## Begin
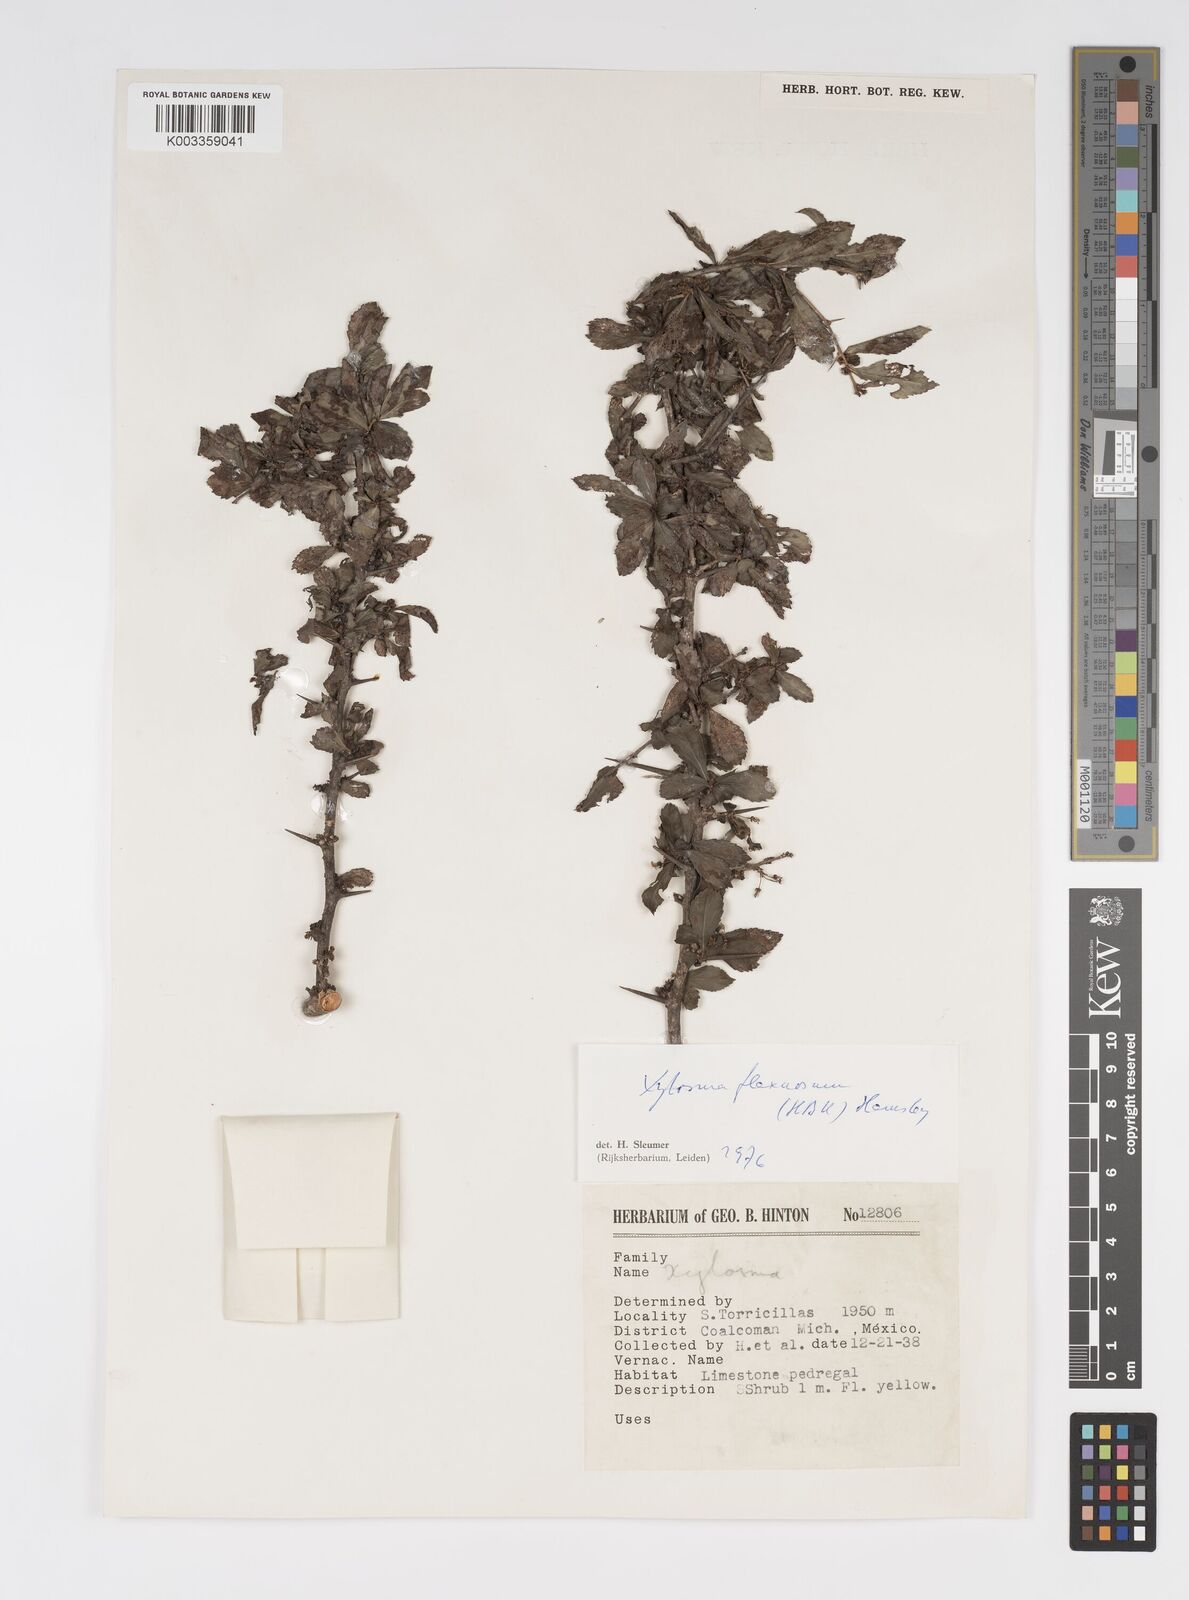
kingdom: Plantae
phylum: Tracheophyta
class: Magnoliopsida
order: Malpighiales
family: Salicaceae
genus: Xylosma
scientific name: Xylosma flexuosa
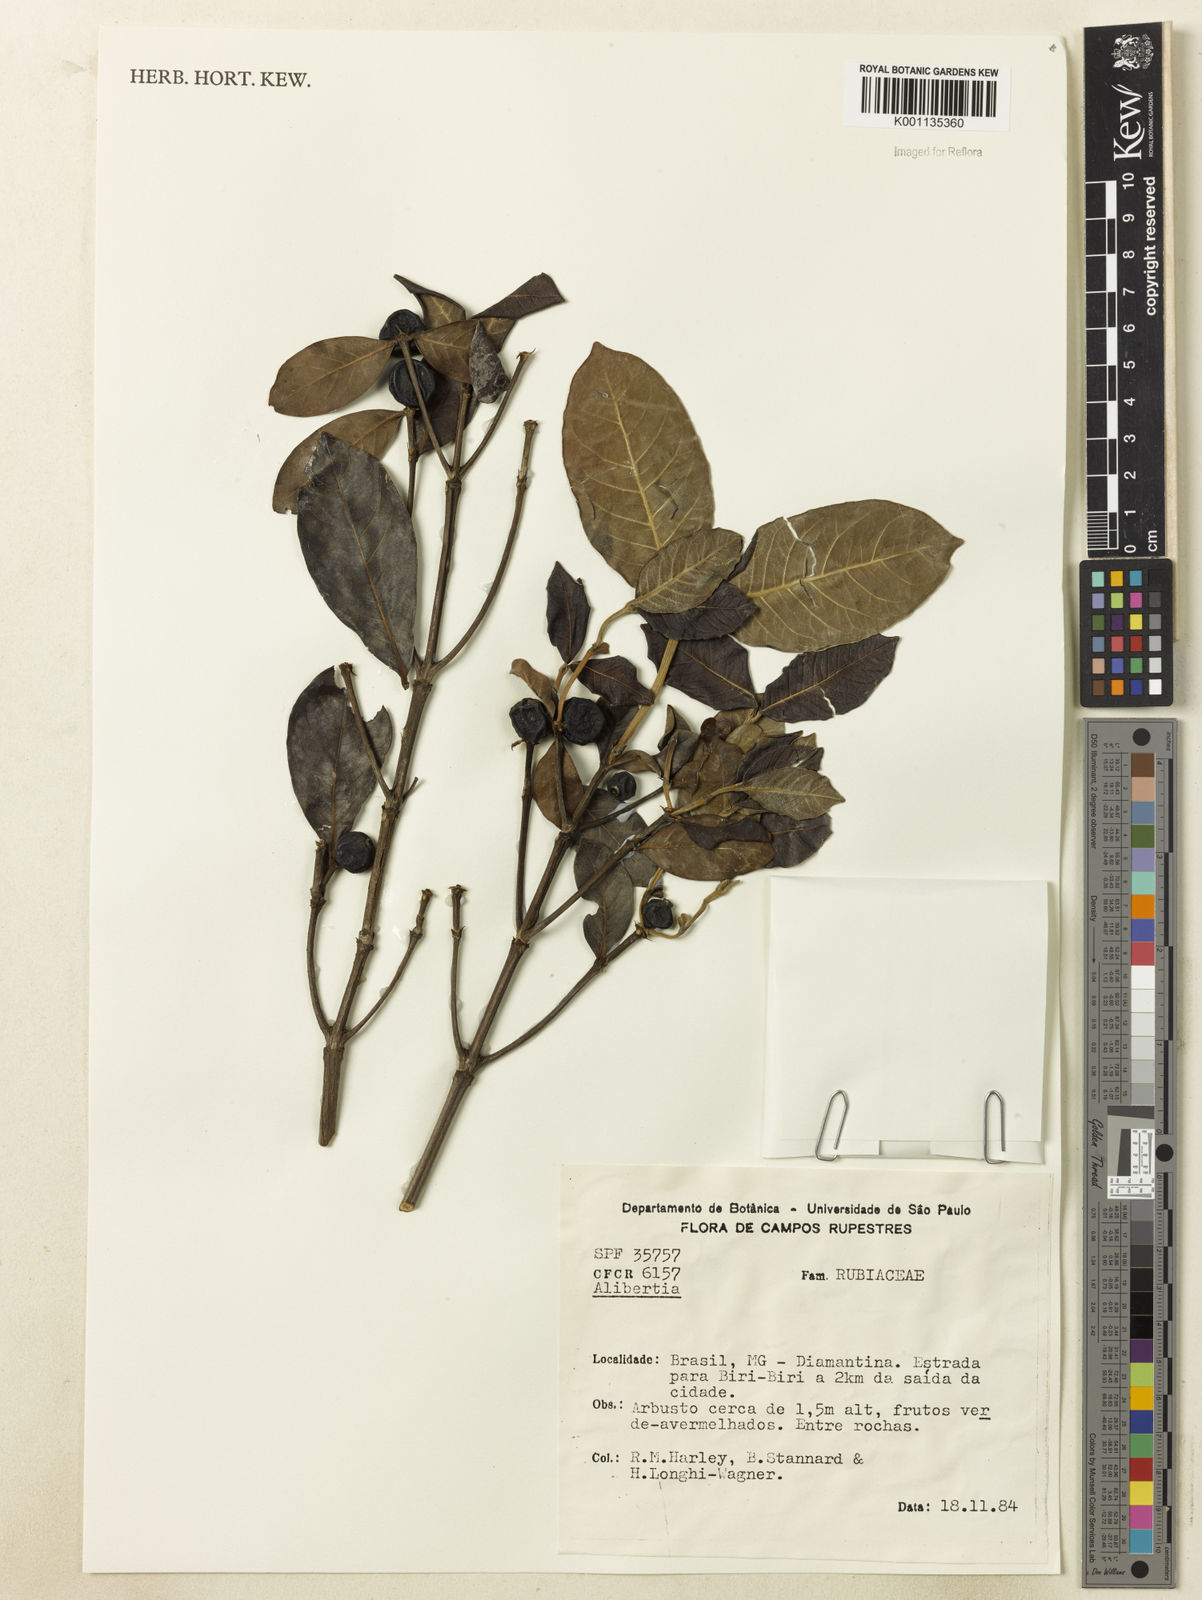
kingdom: Plantae
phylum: Tracheophyta
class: Magnoliopsida
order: Gentianales
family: Rubiaceae
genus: Cordiera
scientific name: Cordiera elliptica
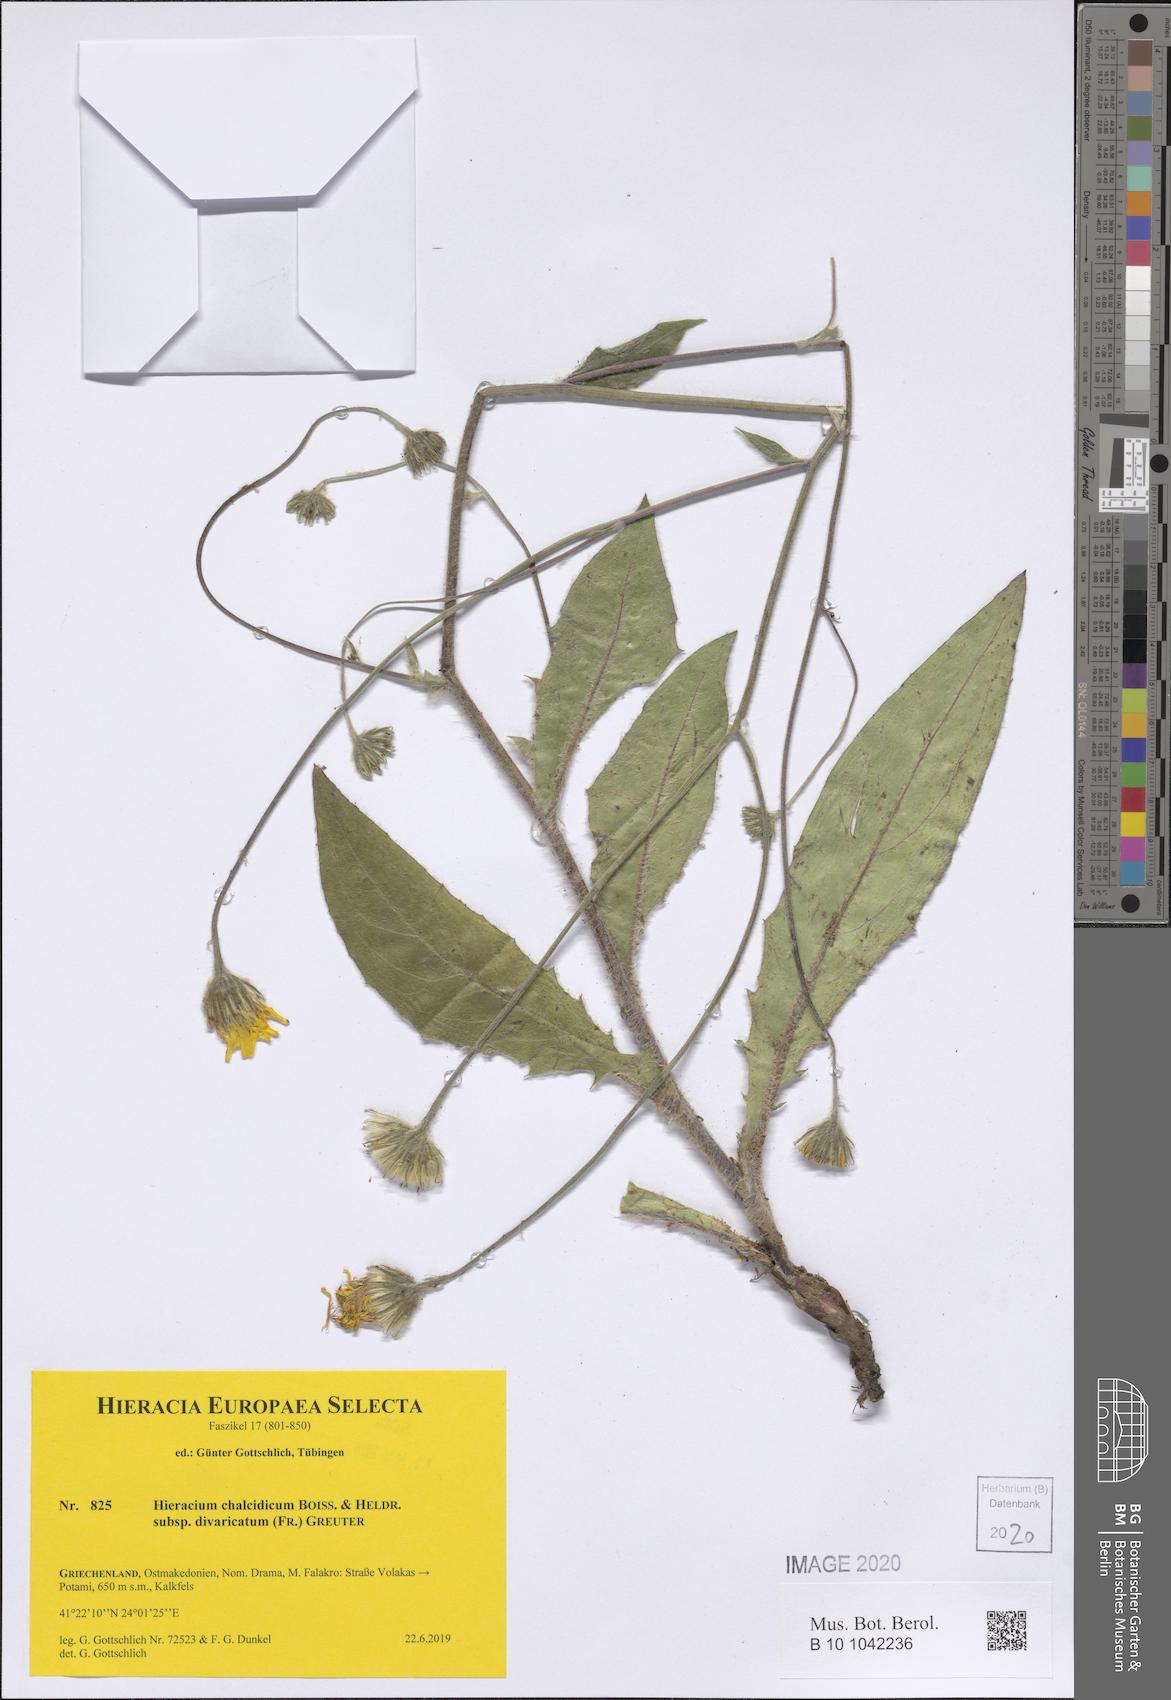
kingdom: Plantae
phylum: Tracheophyta
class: Magnoliopsida
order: Asterales
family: Asteraceae
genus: Hieracium
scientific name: Hieracium chalcidicum
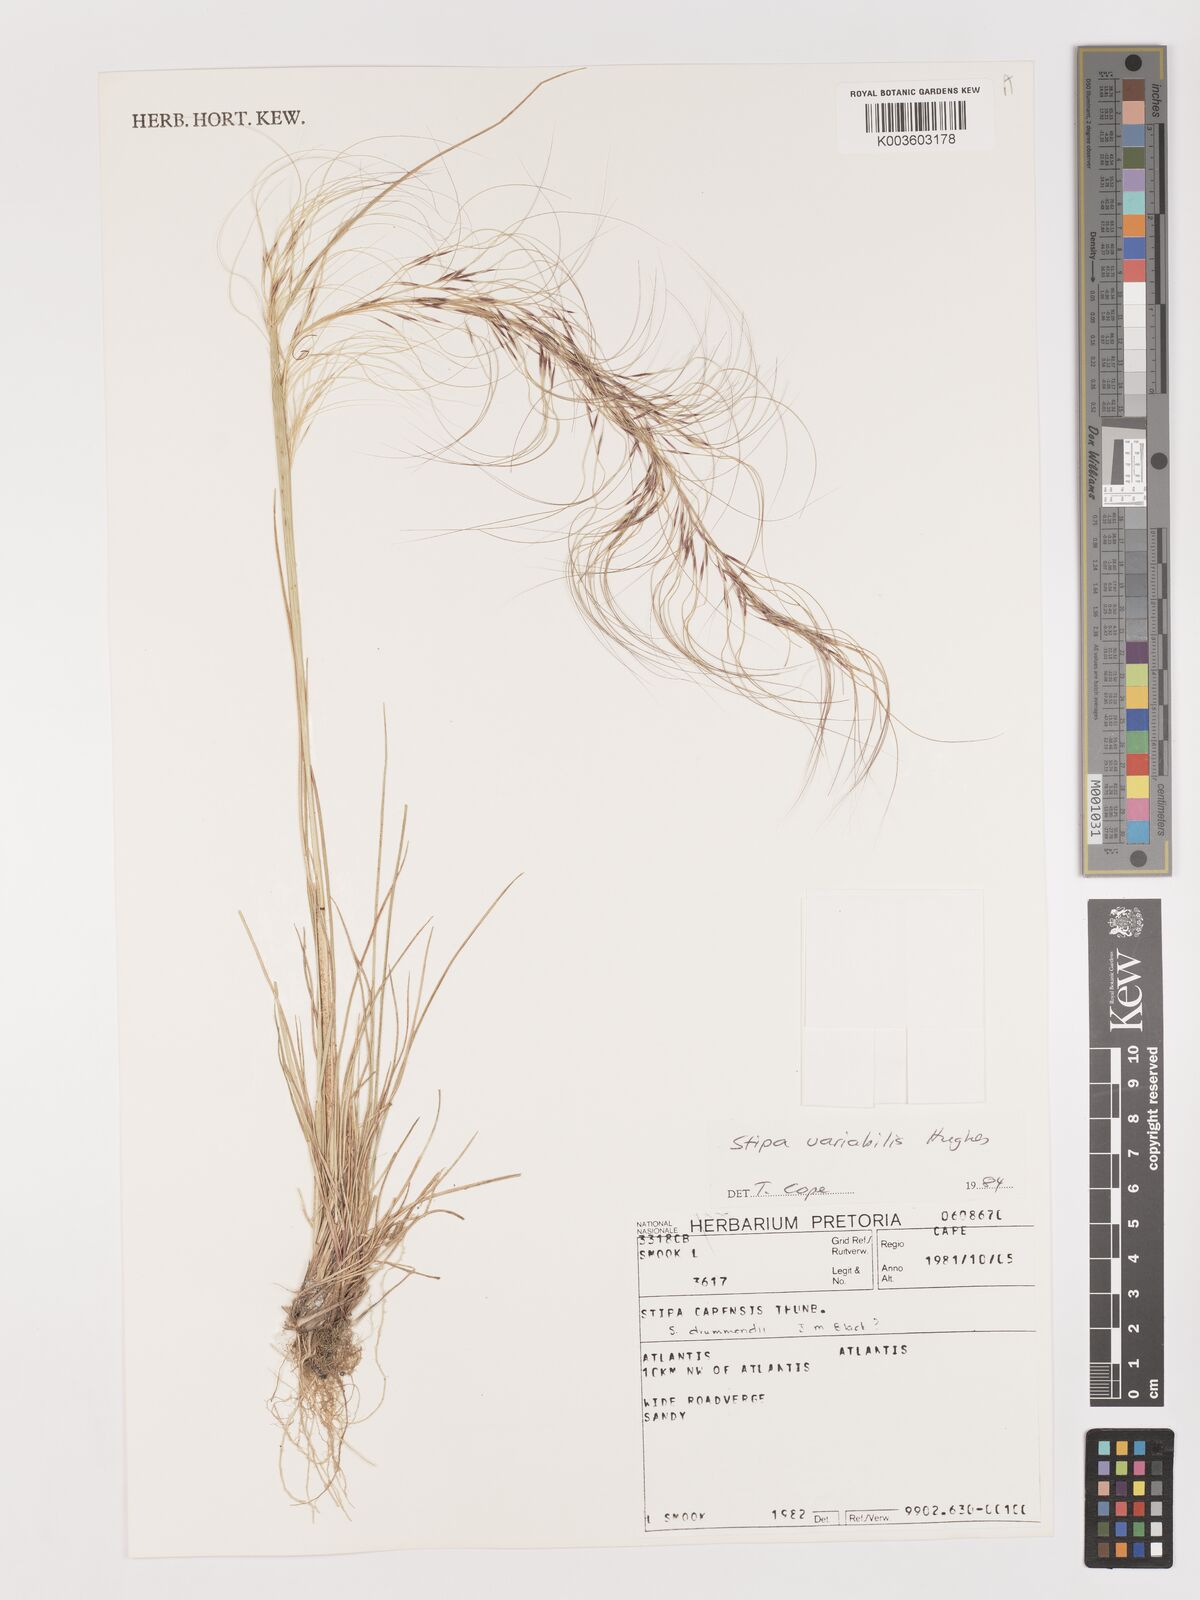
## End
- **WHAT THE TASK ASKS**: Could you recast every line of the records above as a JSON list of strings, one string per line, skipping any blank lines? Leave the pictures out.

- **TASK RESPONSE**:
[
  "kingdom: Plantae",
  "phylum: Tracheophyta",
  "class: Magnoliopsida",
  "order: Malpighiales",
  "family: Salicaceae",
  "genus: Xylosma",
  "scientific name: Xylosma flexuosa",
  "kingdom: Plantae",
  "phylum: Tracheophyta",
  "class: Magnoliopsida",
  "order: Gentianales",
  "family: Rubiaceae",
  "genus: Cordiera",
  "scientific name: Cordiera elliptica",
  "kingdom: Plantae",
  "phylum: Tracheophyta",
  "class: Magnoliopsida",
  "order: Asterales",
  "family: Asteraceae",
  "genus: Hieracium",
  "scientific name: Hieracium chalcidicum"
]